La maladie prise en charge est une hypoacousie de perception par lésion cochléaire irréversible, accompagnée ou non d'acouphènes.
Le tableau n°42 des maladies professionnelles prévoit une désignation spécifique de la maladie dans les termes suivants : il doit exister une « hypoacousie de perception par lésion cochléaire irréversible, accompagnée ou non d'acouphènes » ; celle-ci doit être « caractérisée par un déficit audiométrique bilatéral, le plus souvent symétrique et affectant préférentiellement les fréquences élevées » ; de plus, « le diagnostic de cette hypoacousie est établi : par une audiométrie tonale liminaire et une audiométrie vocale qui doivent être concordantes ['] ; Ces examens doivent être réalisés en cabine insonorisée, avec un audiomètre calibré » ; L'audiométrie doit être « réalisée après une cessation d'exposition au bruit lésionnel d'au moins 3 jours et doit faire apparaître sur la meilleure oreille un déficit d'au moins 35 db [ '].
Le délai de prise en charge maximum de la maladie est en principe d'un an après la cessation de l'exposition sous réserve d'une durée d'exposition d'un an. Il existe également une liste très précise des travaux susceptibles de provoquer la maladie en raison de l'exposition aux bruits.
La réunion de l'ensemble des conditions précitées, incluant les modalités d'examen de l'hypoacousie prise en charge au titre du tableau, doit être constatée expressément afin de permettre une prise en charge au titre de la maladie professionnelle.
Dès lors, la caisse ne saurait se dispenser de détenir dans son dossier et de faire constater par le médecin conseil que les examens médicaux établissant la réunion de ces conditions existent, sont conformes aux prescriptions du tableau, ni d'en justifier auprès de l'employeur dans le cadre de son droit d'information résultant de l'article R441-14 du code de la sécurité sociale dans sa version en vigueur dès lors qu'il ne s'agit nullement de protéger le secret médical auquel a droit le patient mais bien de démontrer la réunion des conditions de désignation de la maladie.
Ces conditions incluent nécessairement la réalisation de l'examen par audiogramme qui caractérise la maladie professionnelle selon le tableau et n'est pas seulement un élément de diagnostic.
Or en l'espèce, il est fait état d'un audiogramme visé dans le colloque médico-administratif qui cependant n'a pas été transmis à l'employeur lors de la procédure d'instruction, ni au cours des débats devant le premier juge ou la cour d'appel. Au demeurant, il n'est pas démontré qu'une audiométrie tonale et vocale aurait été réalisée, dans une cabine d'audiométrie insonorisée.

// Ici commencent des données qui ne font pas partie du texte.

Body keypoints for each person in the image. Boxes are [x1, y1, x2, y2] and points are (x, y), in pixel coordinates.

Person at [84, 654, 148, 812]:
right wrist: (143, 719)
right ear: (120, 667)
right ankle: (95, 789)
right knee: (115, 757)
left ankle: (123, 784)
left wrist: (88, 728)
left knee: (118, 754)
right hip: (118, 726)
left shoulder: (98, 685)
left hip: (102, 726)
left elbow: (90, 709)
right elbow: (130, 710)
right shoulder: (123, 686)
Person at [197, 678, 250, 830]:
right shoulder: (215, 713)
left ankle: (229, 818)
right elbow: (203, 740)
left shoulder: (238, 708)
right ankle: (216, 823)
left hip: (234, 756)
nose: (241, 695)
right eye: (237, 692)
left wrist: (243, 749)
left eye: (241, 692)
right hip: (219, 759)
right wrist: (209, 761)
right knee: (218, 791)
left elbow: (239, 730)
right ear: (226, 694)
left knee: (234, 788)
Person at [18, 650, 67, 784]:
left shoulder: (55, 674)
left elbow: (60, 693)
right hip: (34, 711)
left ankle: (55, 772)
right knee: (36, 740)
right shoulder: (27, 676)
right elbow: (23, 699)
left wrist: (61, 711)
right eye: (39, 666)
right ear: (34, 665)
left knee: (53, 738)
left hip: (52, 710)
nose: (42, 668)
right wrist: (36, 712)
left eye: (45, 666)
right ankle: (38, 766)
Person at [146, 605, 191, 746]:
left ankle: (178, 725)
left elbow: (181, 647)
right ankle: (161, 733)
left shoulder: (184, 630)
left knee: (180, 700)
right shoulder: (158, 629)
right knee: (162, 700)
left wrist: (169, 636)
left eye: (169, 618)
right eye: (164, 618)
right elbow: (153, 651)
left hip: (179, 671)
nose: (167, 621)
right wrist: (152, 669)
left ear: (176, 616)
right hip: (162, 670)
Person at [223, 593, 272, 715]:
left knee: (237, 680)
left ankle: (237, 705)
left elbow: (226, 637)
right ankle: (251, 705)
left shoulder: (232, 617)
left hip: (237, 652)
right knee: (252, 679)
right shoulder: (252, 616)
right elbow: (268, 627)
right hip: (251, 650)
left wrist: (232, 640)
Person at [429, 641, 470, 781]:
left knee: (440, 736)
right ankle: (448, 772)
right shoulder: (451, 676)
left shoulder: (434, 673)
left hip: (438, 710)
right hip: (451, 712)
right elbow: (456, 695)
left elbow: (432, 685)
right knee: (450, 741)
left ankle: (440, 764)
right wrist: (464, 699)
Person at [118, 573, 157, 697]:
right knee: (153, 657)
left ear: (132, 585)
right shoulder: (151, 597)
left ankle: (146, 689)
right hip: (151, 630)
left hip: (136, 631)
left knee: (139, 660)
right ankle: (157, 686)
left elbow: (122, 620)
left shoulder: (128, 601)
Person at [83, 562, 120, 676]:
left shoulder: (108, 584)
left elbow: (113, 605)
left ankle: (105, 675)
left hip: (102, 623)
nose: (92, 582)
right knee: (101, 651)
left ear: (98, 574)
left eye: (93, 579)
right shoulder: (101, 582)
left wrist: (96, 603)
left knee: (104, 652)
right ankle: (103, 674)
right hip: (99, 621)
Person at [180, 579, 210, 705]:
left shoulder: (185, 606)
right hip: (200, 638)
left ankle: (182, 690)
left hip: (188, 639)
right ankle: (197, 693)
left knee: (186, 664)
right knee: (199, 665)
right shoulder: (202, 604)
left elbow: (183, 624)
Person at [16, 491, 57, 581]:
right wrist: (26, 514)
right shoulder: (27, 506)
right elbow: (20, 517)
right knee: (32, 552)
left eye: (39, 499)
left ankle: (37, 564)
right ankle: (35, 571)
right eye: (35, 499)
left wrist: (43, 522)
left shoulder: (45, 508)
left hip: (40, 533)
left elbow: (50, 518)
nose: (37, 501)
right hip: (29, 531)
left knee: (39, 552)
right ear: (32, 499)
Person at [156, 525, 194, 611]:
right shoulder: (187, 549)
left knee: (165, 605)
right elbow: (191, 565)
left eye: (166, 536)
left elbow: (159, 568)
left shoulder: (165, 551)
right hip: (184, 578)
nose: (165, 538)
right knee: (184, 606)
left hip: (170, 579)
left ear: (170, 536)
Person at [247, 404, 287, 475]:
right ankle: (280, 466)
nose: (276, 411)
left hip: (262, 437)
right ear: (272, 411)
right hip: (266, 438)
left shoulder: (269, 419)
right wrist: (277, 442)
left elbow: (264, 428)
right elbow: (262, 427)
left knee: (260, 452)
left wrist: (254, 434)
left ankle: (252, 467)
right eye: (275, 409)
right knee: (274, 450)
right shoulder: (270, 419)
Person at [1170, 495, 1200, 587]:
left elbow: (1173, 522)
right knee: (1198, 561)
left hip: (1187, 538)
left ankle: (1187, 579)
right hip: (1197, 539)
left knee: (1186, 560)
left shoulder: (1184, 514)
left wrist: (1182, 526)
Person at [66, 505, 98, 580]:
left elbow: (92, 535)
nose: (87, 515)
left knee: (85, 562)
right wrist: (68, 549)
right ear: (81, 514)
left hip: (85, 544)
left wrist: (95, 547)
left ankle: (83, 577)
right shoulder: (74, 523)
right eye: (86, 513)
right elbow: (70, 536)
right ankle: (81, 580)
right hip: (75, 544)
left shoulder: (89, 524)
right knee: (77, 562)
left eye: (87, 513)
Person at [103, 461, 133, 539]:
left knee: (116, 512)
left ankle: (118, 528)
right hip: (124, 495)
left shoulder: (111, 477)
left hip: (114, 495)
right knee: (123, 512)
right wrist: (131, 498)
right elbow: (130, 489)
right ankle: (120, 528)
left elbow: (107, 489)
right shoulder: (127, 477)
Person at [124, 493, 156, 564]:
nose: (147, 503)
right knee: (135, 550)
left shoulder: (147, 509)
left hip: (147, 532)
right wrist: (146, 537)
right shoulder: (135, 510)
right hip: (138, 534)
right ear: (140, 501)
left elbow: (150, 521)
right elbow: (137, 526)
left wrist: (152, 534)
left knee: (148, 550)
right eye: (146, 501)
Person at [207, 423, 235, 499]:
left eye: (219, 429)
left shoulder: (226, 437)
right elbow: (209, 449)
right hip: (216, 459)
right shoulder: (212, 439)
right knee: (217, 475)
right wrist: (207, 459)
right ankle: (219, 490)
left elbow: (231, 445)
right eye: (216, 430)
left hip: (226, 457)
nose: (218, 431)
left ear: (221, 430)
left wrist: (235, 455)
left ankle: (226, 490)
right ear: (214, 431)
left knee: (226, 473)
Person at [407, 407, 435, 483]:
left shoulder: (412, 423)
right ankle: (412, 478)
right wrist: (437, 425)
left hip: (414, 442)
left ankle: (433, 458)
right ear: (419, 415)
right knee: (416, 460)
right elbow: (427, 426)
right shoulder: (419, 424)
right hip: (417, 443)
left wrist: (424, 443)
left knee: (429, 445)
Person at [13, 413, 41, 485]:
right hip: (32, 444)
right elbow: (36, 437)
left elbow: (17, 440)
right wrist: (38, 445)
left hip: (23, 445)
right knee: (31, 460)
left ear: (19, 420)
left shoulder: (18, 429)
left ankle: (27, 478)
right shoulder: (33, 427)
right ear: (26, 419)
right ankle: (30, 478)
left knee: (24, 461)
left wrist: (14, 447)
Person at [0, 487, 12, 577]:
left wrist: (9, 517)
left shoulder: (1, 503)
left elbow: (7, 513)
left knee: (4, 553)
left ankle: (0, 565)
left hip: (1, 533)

Il s'ensuit que la décision de prise en charge de la maladie et de ses conséquences est inopposable à l'employeur.
Le jugement entrepris sera par conséquent confirmé en toutes ses dispositions.

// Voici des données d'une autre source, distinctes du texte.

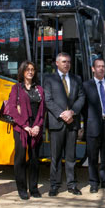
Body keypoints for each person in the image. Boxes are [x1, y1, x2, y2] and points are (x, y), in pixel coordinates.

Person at [44, 52, 85, 196]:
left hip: (72, 123)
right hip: (57, 123)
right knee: (55, 157)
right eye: (63, 61)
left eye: (68, 61)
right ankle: (54, 185)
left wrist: (72, 112)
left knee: (71, 156)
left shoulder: (76, 79)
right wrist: (63, 114)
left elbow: (81, 97)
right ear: (57, 63)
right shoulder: (49, 79)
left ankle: (72, 185)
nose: (66, 64)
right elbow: (48, 100)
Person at [7, 61, 45, 200]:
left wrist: (37, 126)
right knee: (20, 160)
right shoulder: (16, 88)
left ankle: (34, 188)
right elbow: (12, 109)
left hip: (35, 129)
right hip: (21, 129)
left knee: (35, 160)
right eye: (27, 69)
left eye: (32, 69)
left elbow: (42, 111)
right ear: (22, 71)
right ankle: (22, 190)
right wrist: (25, 126)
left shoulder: (39, 89)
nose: (30, 72)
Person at [82, 58, 105, 193]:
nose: (101, 69)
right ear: (93, 69)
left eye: (103, 66)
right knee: (92, 156)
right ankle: (93, 183)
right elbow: (83, 106)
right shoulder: (86, 86)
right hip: (93, 126)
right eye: (98, 66)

La caisse primaire d'assurance maladie de l'Eure, succombant, supportera la charge des dépens d'appel, en sus de ceux de première instance.
PAR CES MOTIFS
La cour, statuant par mise à disposition au greffe, par arrêt contradictoire, en dernier ressort après en avoir délibéré conformément à la Loi,
DECLARE recevable l'appel interjeté par la caisse primaire d'assurance maladie de l'Eure,
CONFIRME le jugement entrepris en toutes ses dispositions,
y ajoutant,
CONDAMNE la caisse primaire d'assurance maladie de l'Eure aux dépens de la procédure d'appel.